## Task details
When you have gone through the records, report how many lines include "down", giving the number and nothing more.

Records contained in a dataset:
↓↓↓

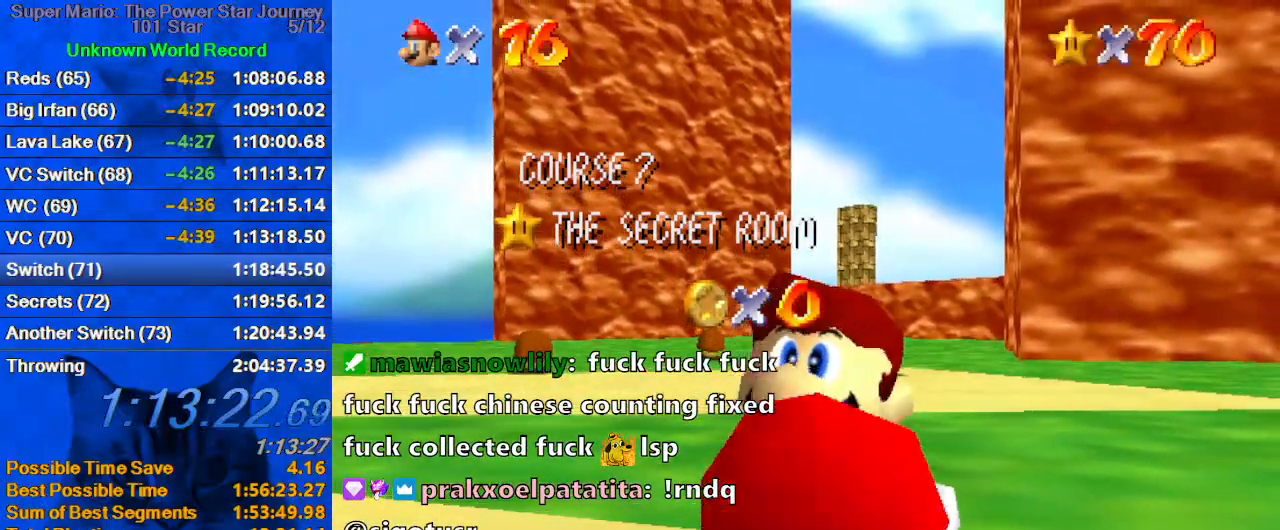
{"keys": [], "events": []}
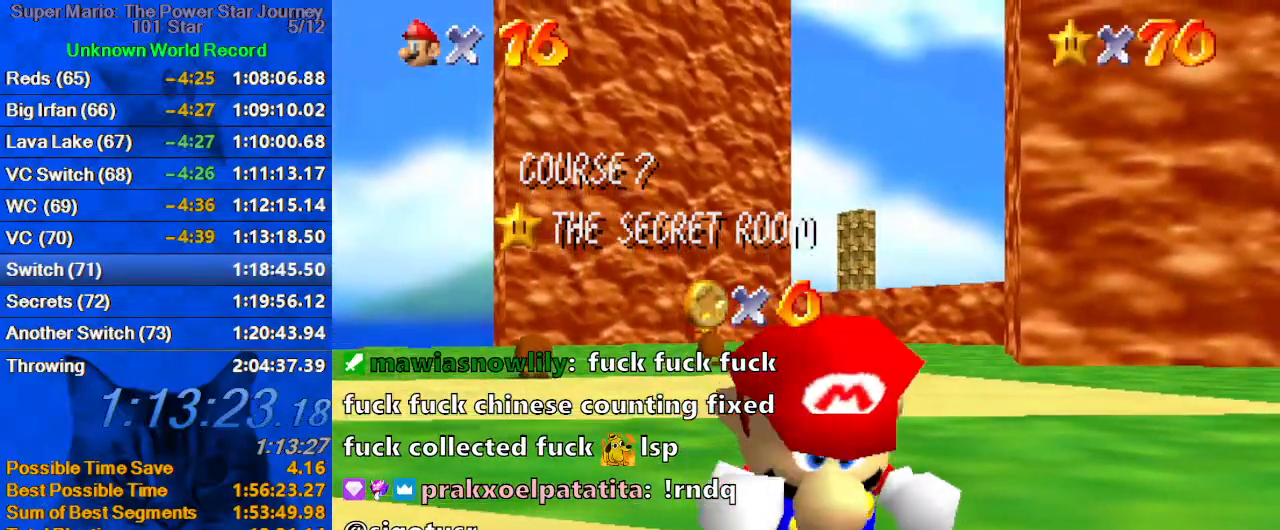
{"keys": [], "events": []}
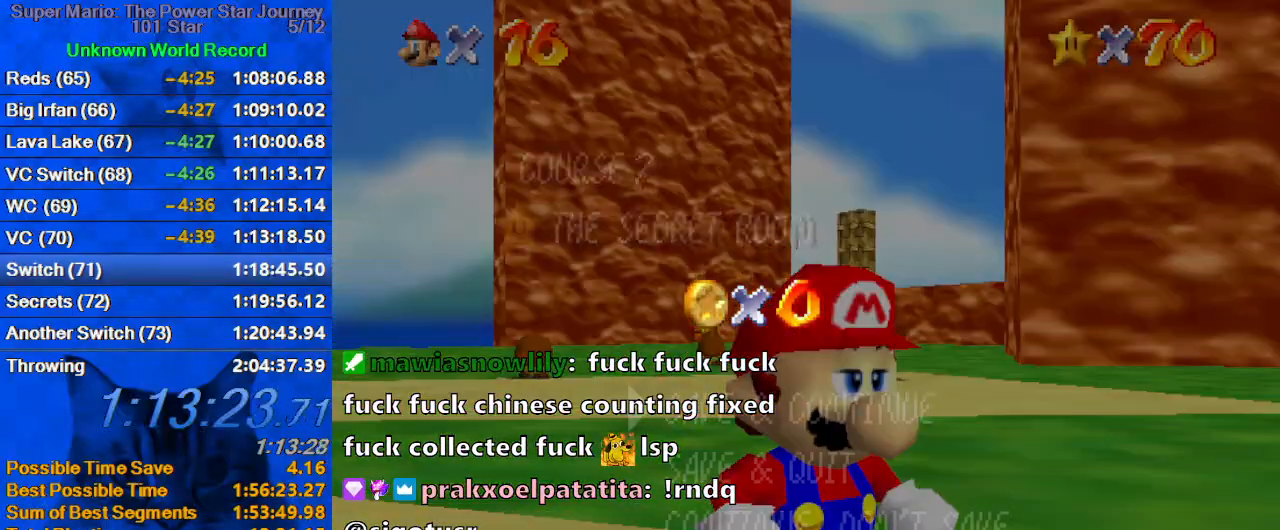
{"keys": [], "events": [[300, "shift", "down"], [500, "shift", "up"]]}
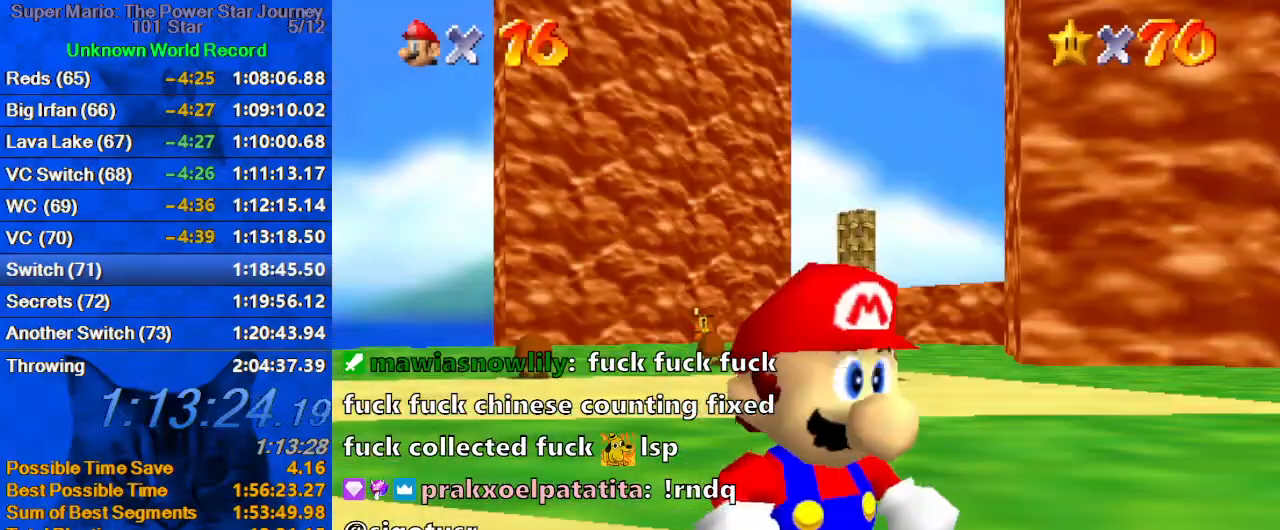
{"keys": ["up"], "events": [[34, "up", "down"], [234, "left", "down"], [234, "y", "down"], [267, "left", "up"], [334, "shift", "down"], [467, "shift", "up"], [467, "y", "up"]]}
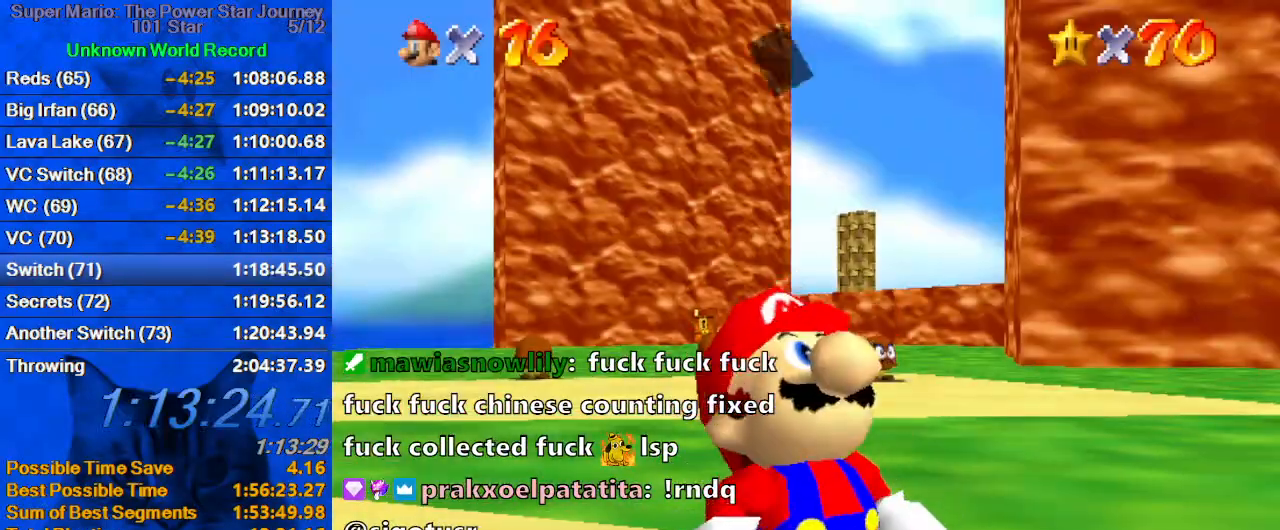
{"keys": ["up"], "events": [[67, "shift", "down"], [134, "shift", "up"], [234, "shift", "down"], [334, "shift", "up"], [367, "shift", "down"], [467, "shift", "up"]]}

↑↑↑

## Response to the exercise
3